Energy Transfer Partners CEO Kelcy Warren said Thursday he “just didn’t see” Donald Trump winning the race for president, but now that he has, there’s not much to complain about.
“I’m stunned by the events of the yesterday, and that’s not to get into politics with anybody. I just didn’t see this coming,” Warren said at the end of an earnings conference call Thursday. “We find ourselves, I believe, in a really good position, other than Donald Trump has been very pro ‘put the coal miners back to work,’ and let’s face it, the natural gas industry has benefited from a policy of putting them out of work. So there’s some things that aren’t great, I guess, for the natural gas side of things, possibly.”

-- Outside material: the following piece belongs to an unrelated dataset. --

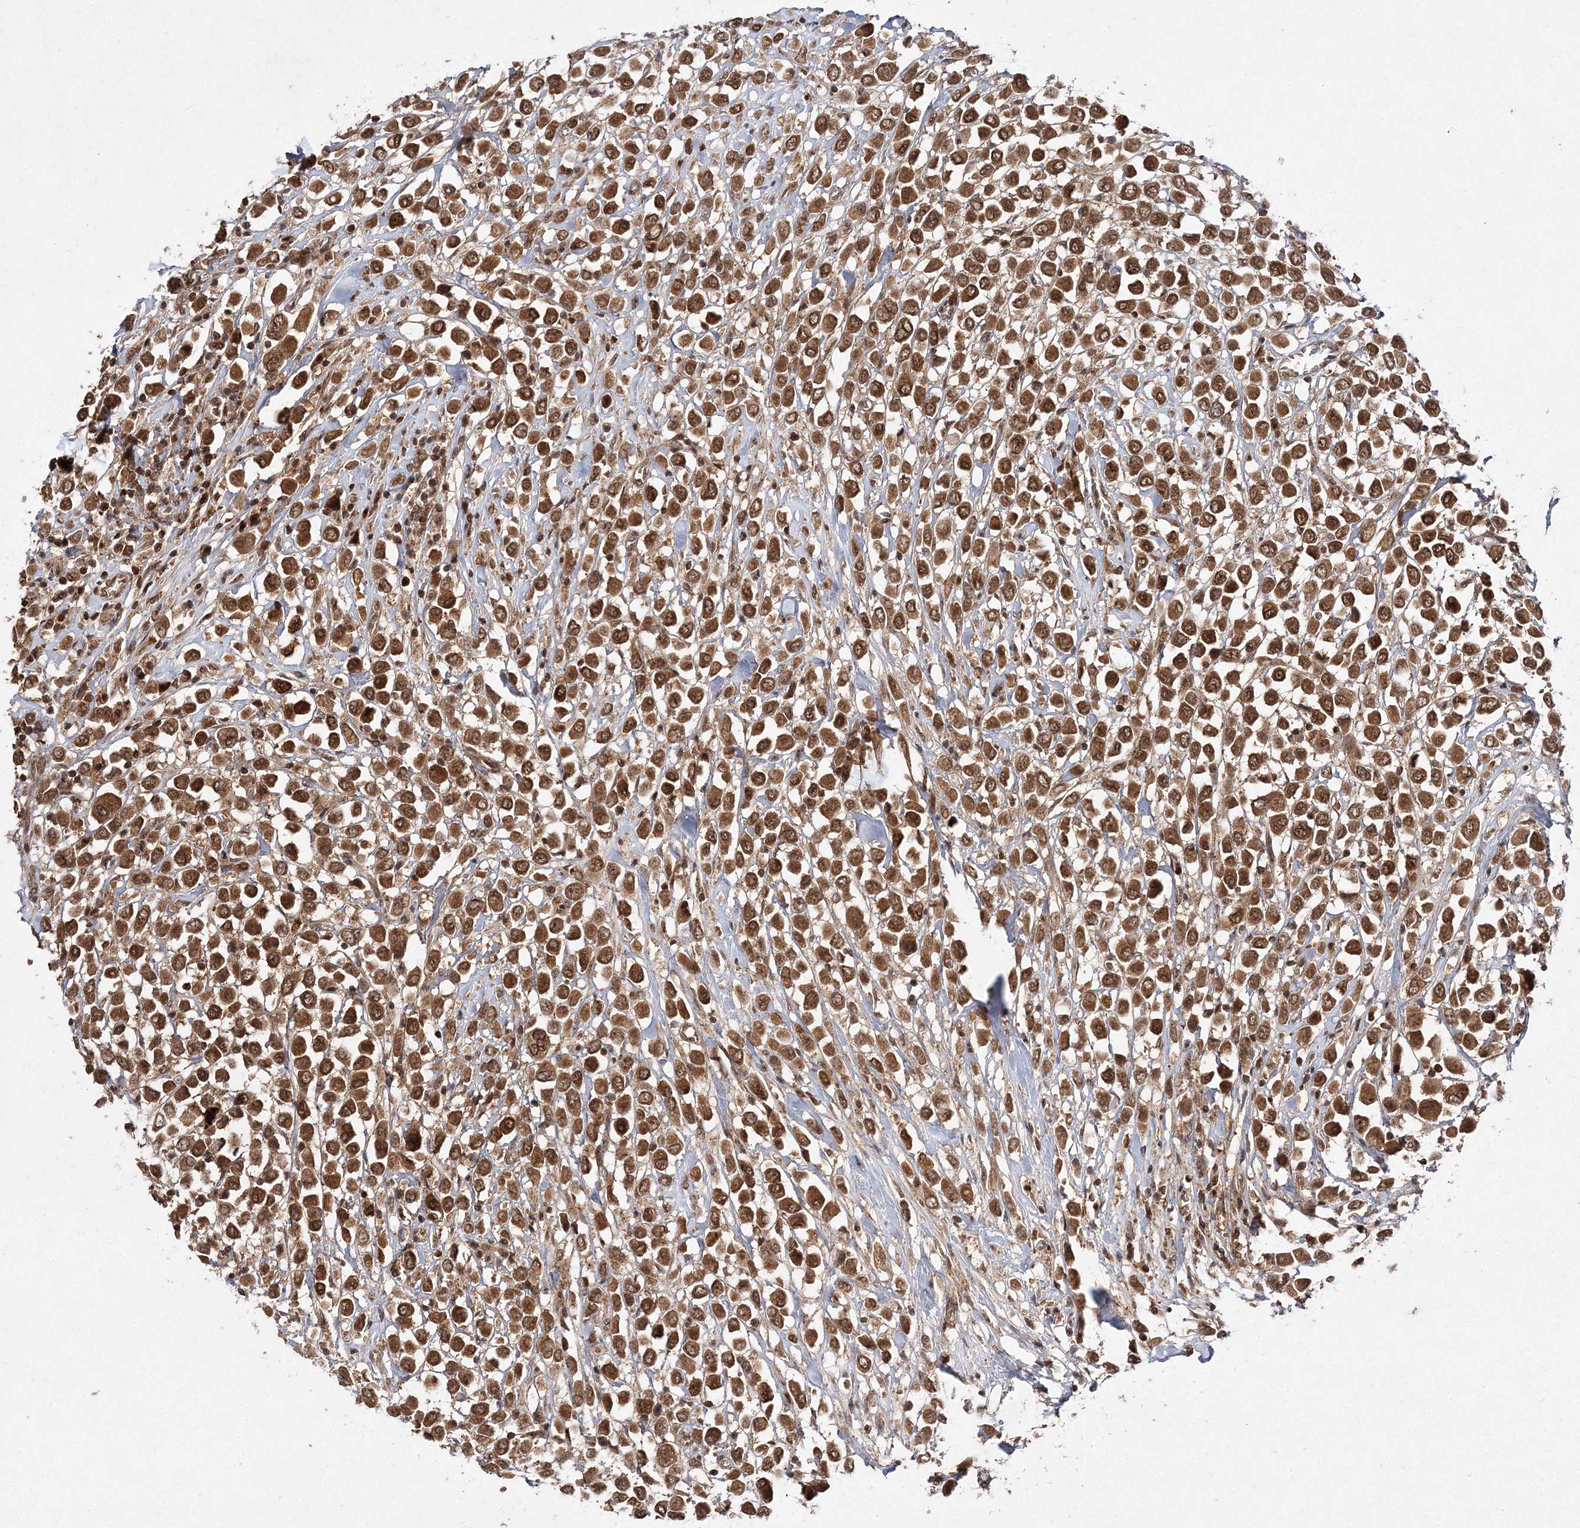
{"staining": {"intensity": "strong", "quantity": ">75%", "location": "cytoplasmic/membranous,nuclear"}, "tissue": "breast cancer", "cell_type": "Tumor cells", "image_type": "cancer", "snomed": [{"axis": "morphology", "description": "Duct carcinoma"}, {"axis": "topography", "description": "Breast"}], "caption": "IHC histopathology image of neoplastic tissue: breast invasive ductal carcinoma stained using IHC exhibits high levels of strong protein expression localized specifically in the cytoplasmic/membranous and nuclear of tumor cells, appearing as a cytoplasmic/membranous and nuclear brown color.", "gene": "NIF3L1", "patient": {"sex": "female", "age": 61}}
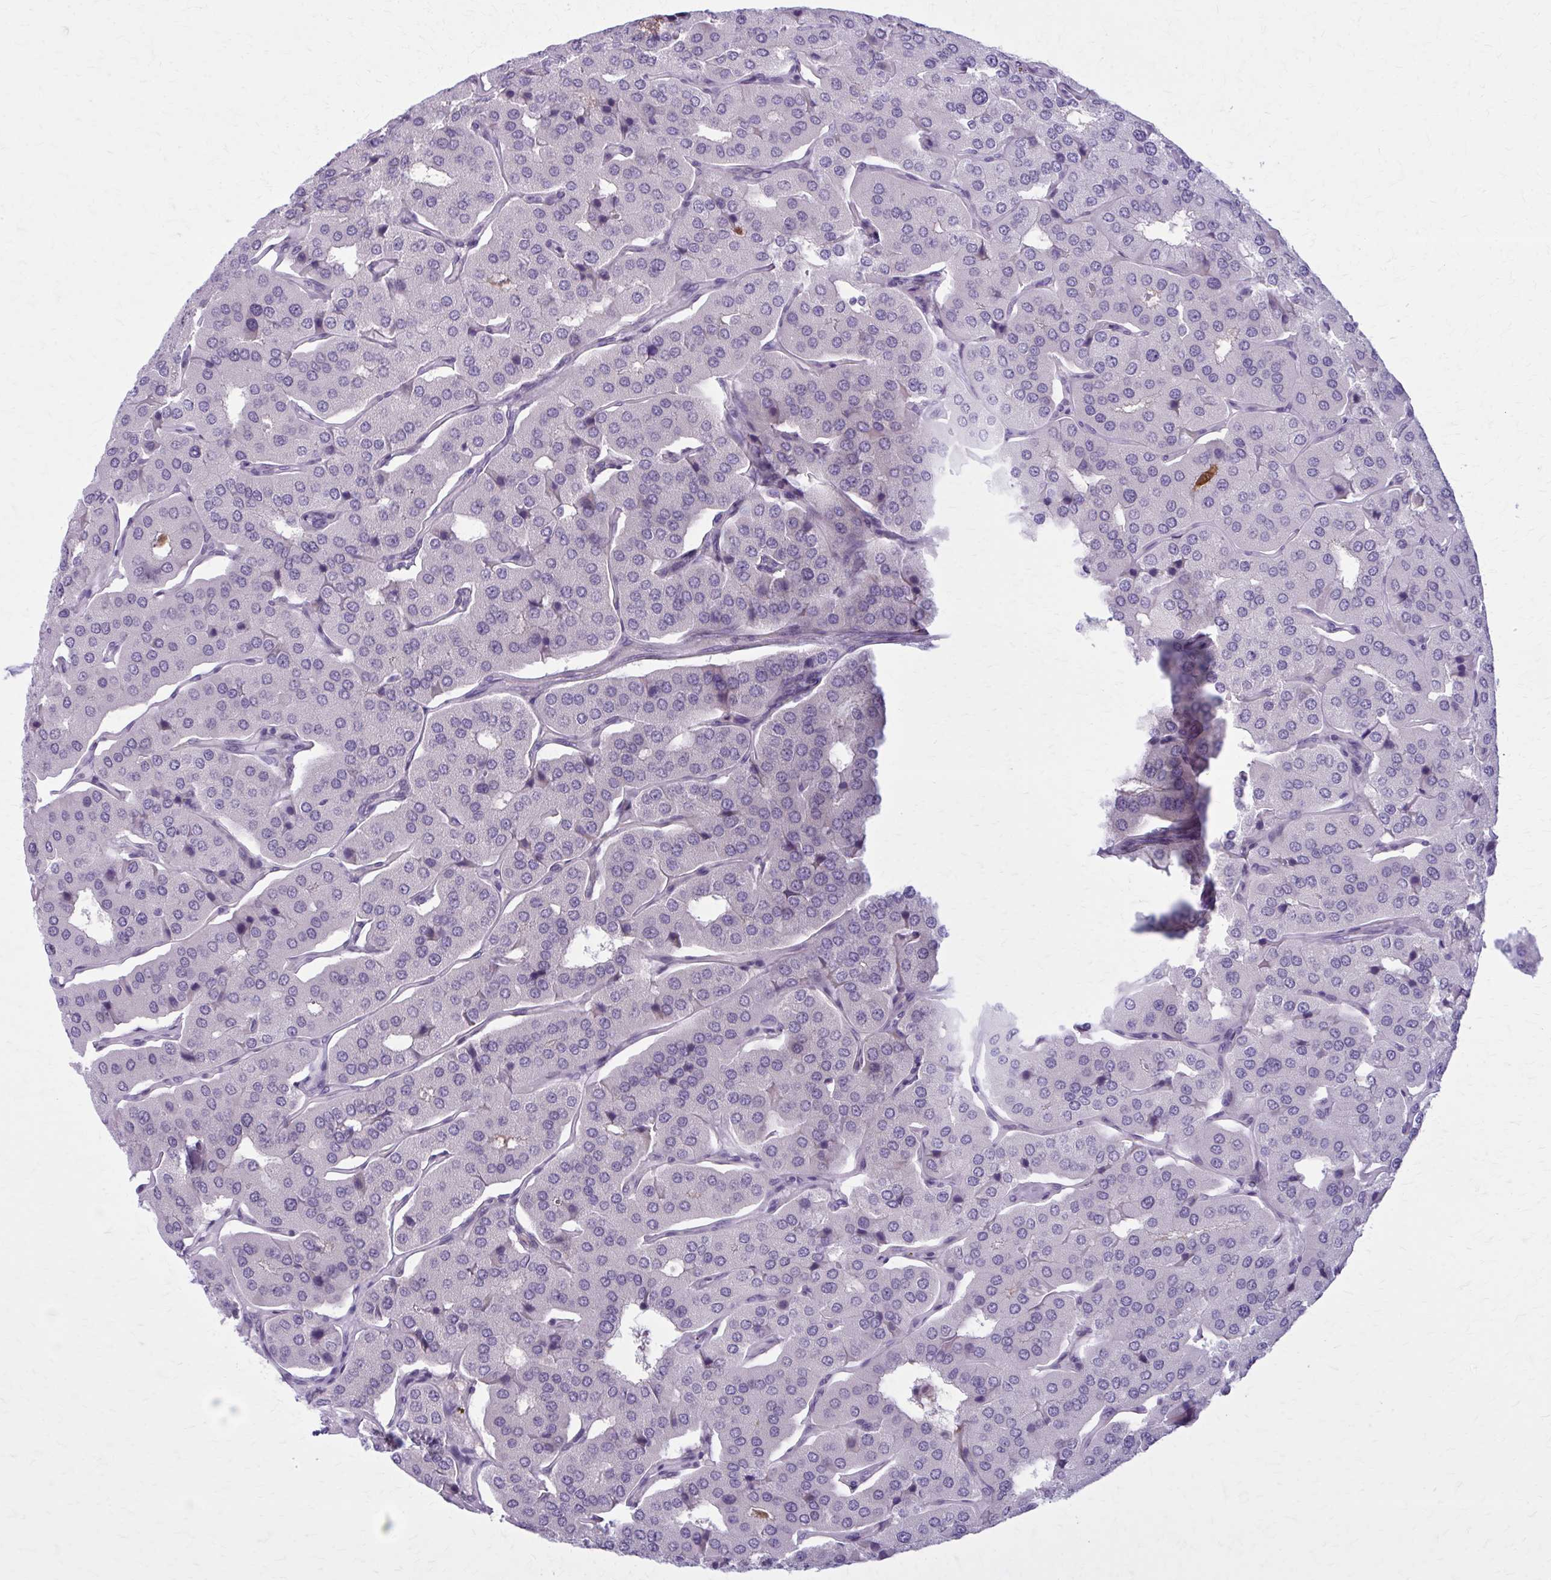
{"staining": {"intensity": "negative", "quantity": "none", "location": "none"}, "tissue": "parathyroid gland", "cell_type": "Glandular cells", "image_type": "normal", "snomed": [{"axis": "morphology", "description": "Normal tissue, NOS"}, {"axis": "morphology", "description": "Adenoma, NOS"}, {"axis": "topography", "description": "Parathyroid gland"}], "caption": "Immunohistochemistry of benign parathyroid gland displays no staining in glandular cells. (IHC, brightfield microscopy, high magnification).", "gene": "CD38", "patient": {"sex": "female", "age": 86}}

Warren might not have seen it coming, but according to reports, he supported the Trump campaign. Trump also is an investor in Energy Transfer.
“Financial disclosures have shown that Trump has invested in the operator, Energy Transfer Partners, and that its CEO contributed to his campaign, though it is customary for sitting presidents’ assets to be held in a blind trust,” Global Data analyst Will Scargil said in a note published Wednesday.
According to a report in The Guardian newspaper, Trump has between $500,000 and $1 million invested in Energy Transfer Partners (ETP) and also has $500,000-1 million invested in Phillips 66, a stakeholder in Energy Transfer’s Dakota Access Pipeline.
“…I think overall, having a government that actually backs up what they say, that actually says, ‘we’re gonna support infrastructure; we’re gonna support job creation; we’re gonna support growth in America’ — and then actually does it. My god, this is going to be refreshing,” Warren said.
Both ETP and Energy Transfer Equity (ETE) saw healthy gains in trading Wednesday following news of Trump’s win. ETE was up 17%, and ETP was up 11%. Investors are looking for regulatory progress on Energy Transfer projects Dakota Access Pipeline and Rover Pipeline and expect that to come from a more energy-friendly Trump administration.
“…I’m very, very enthusiastic about what’s going to happen with our country, very enthusiastic…” Warren said.
ETP reported third quarter net income of $138 million, a decrease of $255 million compared to the year-ago quarter, primarily due to a $308 million non-cash impairment of the partnership’s investment in the Midcontinent Express Pipeline.
ETE reported net income of $209 million compared to $293 million in the year-ago quarter. DCF, as adjusted, was $281 million compared to $325 million for the year-ago quarter. The decreases in net income and DCF, as adjusted, were primarily driven by an $85 million reduction in incentive distributions from ETP.